Ce n’est certainement pas le musée automobile le plus connu d’Italie, ni même de Turin. Pourtant, le Centro Storico Fiat abrite des trésors qui ont de quoi faire saliver le véritable amateur.

De loin, la bâtiment Art Nouveau situé à l’angle de la Via Chiabrera et du Corso Dante Alighieri n’attire pas le regard. Seule une bannière discrète attire votre regard. Une fois entré, vous êtes accueillis par la toute première Fiat construite en 1899 et par une 4 ½ Hp à peine plus jeune.

A votre gauche, la salle des comptes, où sont conservées les minutes de tous les conseils d’administration de la société à la belle époque. Face à vous, un espace réparti sur deux étages où tous les principaux modèles de la marque sont exposés et remis dans leur contexte.

Beaucoup de voitures populaires qui ont fait la réputation de Fiat, mais aussi quelques perles absolues qui nous rappellent que Fiat sut aussi être une marque prestigieuse et sportive.
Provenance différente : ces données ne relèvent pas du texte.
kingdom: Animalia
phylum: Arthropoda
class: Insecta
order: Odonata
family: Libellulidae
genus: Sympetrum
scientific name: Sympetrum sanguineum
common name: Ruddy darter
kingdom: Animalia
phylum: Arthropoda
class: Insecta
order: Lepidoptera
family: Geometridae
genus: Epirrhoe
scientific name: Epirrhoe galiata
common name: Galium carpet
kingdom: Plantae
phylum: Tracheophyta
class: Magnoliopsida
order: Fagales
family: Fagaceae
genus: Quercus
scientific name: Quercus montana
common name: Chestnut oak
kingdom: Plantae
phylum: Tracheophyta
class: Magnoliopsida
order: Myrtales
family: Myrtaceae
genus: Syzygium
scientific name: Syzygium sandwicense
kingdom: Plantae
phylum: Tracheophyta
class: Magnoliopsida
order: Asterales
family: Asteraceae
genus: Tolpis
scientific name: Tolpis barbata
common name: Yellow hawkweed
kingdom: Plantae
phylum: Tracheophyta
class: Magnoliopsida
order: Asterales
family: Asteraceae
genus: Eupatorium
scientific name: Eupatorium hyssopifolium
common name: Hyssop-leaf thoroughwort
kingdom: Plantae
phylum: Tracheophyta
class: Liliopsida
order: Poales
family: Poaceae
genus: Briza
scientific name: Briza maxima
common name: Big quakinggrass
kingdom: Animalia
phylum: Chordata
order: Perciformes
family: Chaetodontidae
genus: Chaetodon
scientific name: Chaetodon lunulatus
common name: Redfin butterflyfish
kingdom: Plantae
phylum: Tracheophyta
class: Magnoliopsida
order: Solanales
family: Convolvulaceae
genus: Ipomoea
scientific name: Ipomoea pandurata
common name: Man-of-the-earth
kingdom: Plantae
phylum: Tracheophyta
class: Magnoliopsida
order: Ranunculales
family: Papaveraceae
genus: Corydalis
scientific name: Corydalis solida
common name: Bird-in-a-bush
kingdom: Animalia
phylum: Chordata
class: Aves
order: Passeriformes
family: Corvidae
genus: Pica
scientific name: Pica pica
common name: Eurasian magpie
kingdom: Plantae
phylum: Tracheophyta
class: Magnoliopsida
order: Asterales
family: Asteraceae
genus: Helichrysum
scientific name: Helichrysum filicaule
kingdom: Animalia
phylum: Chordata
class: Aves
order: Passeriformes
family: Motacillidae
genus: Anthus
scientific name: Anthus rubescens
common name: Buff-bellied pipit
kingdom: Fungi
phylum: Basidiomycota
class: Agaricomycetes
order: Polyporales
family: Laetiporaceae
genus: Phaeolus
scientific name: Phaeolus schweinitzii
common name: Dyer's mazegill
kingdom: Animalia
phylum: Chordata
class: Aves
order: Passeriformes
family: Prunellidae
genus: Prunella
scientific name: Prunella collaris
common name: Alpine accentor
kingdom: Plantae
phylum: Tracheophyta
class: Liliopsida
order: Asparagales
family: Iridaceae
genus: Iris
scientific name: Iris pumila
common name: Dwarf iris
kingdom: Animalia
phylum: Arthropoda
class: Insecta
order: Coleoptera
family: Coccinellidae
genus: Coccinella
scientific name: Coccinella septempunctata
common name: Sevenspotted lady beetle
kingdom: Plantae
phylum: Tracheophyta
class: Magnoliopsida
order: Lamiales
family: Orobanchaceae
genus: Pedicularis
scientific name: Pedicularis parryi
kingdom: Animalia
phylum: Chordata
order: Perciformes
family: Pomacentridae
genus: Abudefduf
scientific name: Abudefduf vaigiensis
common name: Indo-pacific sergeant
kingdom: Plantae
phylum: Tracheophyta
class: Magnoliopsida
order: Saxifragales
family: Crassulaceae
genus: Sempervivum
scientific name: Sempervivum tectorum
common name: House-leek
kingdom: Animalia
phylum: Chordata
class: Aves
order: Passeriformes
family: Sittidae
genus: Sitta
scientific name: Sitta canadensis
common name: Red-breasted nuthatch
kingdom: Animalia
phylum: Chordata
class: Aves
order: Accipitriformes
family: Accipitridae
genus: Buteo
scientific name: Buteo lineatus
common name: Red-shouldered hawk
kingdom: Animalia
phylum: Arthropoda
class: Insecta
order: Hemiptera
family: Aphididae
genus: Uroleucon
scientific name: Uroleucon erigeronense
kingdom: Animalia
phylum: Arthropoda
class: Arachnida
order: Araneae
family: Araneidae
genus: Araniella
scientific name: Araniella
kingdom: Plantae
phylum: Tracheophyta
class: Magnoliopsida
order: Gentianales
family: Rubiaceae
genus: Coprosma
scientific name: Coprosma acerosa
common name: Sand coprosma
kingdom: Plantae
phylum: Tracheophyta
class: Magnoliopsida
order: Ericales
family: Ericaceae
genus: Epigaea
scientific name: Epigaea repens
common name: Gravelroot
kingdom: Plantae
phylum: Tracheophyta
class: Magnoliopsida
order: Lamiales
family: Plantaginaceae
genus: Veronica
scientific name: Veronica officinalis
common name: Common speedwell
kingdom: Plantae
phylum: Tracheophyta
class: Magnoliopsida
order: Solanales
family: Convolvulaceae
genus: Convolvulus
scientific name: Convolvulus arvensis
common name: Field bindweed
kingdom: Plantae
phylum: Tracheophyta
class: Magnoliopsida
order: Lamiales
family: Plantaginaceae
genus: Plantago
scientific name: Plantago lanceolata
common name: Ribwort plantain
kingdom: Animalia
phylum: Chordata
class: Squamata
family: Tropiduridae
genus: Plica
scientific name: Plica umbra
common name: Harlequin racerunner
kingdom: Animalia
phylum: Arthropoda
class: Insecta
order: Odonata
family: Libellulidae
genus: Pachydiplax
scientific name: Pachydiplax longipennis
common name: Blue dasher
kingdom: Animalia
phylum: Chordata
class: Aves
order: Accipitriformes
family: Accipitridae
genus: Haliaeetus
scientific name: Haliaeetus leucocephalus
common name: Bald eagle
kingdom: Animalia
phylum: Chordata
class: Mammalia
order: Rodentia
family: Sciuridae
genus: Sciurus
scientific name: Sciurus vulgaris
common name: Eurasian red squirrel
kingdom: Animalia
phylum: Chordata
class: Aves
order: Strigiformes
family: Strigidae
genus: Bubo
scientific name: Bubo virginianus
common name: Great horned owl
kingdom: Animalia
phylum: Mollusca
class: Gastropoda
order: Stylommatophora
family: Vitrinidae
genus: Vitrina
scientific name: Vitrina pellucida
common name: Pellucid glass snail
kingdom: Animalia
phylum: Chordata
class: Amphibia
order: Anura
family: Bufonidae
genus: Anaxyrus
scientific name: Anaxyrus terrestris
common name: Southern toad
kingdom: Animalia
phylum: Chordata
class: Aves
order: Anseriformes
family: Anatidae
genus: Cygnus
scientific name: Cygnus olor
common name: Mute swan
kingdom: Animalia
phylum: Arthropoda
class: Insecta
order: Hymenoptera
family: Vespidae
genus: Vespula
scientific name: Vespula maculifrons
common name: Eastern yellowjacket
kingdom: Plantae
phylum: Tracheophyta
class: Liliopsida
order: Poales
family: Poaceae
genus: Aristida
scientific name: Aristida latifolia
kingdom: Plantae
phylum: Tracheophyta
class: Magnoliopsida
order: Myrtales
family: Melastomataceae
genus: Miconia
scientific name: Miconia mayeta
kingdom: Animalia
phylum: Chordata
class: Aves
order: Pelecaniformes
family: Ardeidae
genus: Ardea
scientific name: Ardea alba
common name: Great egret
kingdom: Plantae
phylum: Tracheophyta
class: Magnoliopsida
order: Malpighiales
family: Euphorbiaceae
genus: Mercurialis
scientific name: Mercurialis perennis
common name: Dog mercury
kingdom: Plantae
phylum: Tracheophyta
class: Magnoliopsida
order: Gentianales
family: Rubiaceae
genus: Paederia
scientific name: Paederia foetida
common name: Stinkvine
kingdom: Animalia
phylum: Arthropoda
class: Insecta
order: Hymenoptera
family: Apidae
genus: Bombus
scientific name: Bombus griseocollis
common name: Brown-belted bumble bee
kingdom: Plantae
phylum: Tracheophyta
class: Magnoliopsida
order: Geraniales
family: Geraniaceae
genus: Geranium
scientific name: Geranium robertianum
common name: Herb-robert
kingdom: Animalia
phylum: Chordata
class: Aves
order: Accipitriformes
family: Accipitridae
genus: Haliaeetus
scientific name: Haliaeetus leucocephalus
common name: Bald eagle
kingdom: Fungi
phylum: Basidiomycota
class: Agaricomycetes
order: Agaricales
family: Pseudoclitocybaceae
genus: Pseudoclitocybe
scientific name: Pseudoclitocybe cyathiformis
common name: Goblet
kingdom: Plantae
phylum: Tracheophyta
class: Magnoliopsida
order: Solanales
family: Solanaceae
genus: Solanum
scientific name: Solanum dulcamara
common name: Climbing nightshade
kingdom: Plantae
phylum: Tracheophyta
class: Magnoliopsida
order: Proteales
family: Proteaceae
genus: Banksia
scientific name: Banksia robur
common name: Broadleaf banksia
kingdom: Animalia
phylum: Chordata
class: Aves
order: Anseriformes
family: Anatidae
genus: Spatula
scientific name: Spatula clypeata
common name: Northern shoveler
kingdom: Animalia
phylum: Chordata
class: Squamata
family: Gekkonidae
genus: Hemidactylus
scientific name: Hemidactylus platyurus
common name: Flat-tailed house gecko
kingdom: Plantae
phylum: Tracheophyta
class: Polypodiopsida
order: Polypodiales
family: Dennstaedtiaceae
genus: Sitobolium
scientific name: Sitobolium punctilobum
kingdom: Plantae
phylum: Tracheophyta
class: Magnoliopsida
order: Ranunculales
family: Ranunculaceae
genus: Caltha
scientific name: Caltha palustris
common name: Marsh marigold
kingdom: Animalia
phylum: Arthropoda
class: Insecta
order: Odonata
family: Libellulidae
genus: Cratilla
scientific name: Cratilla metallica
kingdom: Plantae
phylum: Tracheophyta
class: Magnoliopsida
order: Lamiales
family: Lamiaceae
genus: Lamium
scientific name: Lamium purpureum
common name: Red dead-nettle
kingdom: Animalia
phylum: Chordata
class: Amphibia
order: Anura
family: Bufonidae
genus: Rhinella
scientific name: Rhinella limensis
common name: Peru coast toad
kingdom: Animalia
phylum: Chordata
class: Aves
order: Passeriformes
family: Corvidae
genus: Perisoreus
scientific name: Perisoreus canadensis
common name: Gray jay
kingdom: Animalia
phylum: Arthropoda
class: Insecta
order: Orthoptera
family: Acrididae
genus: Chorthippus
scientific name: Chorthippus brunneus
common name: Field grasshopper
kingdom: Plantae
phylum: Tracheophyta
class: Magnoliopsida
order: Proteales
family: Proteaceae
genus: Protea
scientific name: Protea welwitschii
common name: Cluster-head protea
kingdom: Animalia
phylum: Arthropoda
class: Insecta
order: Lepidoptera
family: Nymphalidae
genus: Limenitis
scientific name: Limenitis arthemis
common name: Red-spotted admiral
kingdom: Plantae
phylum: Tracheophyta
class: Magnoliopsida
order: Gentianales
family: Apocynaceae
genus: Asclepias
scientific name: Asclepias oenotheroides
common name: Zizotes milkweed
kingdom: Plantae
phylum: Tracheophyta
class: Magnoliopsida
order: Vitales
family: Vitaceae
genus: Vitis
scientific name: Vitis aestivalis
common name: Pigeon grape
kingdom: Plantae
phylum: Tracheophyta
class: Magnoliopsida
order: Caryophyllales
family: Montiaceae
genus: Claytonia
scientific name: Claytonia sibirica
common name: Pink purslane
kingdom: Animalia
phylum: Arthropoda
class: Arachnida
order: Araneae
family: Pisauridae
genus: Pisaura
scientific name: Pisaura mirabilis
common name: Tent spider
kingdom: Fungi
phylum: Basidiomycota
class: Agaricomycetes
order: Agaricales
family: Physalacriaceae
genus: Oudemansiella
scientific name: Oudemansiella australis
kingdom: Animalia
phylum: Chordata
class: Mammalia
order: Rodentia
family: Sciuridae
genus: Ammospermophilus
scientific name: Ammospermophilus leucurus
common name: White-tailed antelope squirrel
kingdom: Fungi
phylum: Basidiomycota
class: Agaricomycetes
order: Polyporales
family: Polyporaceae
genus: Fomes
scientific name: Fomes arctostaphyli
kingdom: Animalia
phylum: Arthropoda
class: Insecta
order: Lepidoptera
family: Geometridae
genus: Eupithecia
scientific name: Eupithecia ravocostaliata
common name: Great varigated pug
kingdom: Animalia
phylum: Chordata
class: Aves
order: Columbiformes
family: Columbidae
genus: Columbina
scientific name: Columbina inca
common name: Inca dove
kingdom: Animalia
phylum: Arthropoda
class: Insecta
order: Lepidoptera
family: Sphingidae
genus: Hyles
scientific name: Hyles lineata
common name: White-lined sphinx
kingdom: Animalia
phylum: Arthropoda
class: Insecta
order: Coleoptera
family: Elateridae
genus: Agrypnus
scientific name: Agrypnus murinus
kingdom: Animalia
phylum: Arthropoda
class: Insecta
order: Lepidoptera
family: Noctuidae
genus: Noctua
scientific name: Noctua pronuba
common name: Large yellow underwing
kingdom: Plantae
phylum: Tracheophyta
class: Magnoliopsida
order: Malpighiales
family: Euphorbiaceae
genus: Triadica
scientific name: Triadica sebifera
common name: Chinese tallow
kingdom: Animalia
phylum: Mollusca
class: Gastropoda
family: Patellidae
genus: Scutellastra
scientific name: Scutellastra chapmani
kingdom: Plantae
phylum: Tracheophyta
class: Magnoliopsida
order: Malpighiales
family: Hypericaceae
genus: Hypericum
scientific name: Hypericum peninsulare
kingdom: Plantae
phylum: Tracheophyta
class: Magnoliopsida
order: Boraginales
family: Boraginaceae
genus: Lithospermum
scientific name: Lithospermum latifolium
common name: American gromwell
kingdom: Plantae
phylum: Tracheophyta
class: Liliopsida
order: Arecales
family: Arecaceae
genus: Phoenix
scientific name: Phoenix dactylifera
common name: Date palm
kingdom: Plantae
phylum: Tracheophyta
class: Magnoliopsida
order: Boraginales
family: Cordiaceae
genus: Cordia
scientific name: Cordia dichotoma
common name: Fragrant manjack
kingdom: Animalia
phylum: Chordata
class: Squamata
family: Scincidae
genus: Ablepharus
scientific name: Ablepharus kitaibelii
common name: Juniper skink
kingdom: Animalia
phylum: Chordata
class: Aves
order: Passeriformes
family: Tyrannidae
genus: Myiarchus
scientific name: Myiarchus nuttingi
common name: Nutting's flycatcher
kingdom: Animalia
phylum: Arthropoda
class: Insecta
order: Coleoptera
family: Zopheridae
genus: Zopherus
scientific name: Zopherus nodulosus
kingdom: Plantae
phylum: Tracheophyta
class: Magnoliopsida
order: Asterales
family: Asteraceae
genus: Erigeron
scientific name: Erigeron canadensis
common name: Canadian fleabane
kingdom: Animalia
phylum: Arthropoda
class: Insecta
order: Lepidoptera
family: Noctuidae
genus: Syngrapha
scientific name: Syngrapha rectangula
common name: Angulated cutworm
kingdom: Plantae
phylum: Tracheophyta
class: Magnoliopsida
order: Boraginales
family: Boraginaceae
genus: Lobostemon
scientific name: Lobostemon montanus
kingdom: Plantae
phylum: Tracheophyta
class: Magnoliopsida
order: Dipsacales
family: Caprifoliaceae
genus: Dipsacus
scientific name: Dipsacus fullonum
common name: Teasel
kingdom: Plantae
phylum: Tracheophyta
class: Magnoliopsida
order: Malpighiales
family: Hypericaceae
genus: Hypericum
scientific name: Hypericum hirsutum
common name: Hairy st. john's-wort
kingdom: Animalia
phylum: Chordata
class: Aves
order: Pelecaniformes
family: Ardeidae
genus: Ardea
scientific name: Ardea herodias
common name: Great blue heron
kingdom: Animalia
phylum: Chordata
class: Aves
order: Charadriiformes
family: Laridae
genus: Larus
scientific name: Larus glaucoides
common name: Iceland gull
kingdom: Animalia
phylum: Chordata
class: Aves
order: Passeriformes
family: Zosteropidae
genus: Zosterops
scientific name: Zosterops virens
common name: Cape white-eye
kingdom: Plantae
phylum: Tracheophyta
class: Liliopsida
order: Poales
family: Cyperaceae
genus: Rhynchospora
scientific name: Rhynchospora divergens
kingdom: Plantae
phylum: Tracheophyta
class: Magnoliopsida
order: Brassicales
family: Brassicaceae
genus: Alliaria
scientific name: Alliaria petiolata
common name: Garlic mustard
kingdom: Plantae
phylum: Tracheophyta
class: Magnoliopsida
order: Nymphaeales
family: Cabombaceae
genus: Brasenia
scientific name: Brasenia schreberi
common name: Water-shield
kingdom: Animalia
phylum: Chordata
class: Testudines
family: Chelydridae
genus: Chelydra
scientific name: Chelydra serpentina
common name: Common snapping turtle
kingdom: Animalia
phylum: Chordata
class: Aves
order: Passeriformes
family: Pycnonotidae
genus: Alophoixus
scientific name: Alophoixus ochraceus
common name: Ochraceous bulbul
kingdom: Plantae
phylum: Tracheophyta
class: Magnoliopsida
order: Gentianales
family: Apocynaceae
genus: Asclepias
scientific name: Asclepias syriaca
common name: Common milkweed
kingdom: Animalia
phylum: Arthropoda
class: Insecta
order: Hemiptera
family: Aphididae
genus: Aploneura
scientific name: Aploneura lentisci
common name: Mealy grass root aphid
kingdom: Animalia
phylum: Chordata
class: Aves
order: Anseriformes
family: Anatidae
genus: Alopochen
Des exemples ? La 525 SSS à compresseur de 1929 qui remporta la Coupe des Alpes 1930, le prototype de la 8V à carrosserie d’usine (114 exemplaires produits) et, cerise sur le gâteau, la monstrueuse (le mot n’est pas trop fort) SB4 ‘Mefistofele’ conçue pour battre les records de vitesse en 1924. Imaginez-vous qu’elle est propulsée par un moteur d’avion de 21.706 cc développant quelque 320 chevaux.

L’histoire de cette voiture est tout à fait particulière : son initiateur est le pilote anglais Ernest Eldridge qui voulait partir de la base d’une Fiat SB4, une vieille voiture de course datant de 1908. Vu la taille du moteur, il a du allonger le châssis avec des éléments provenant… d’un bus londonien accidenté. En juillet 1924, Eldridge réussit à battre le record du monde du kilomètre lancé à une vitesse de 230,555 km/h, puis de 234,980 km/h, à Arpajon près de Paris. Et ce n’est que l’une des incroyables histoires que raconte ce Centro Storico Fiat qui est ouvert au grand public tous les dimanches après-midi et sur rendez-vous le reste de la semaine.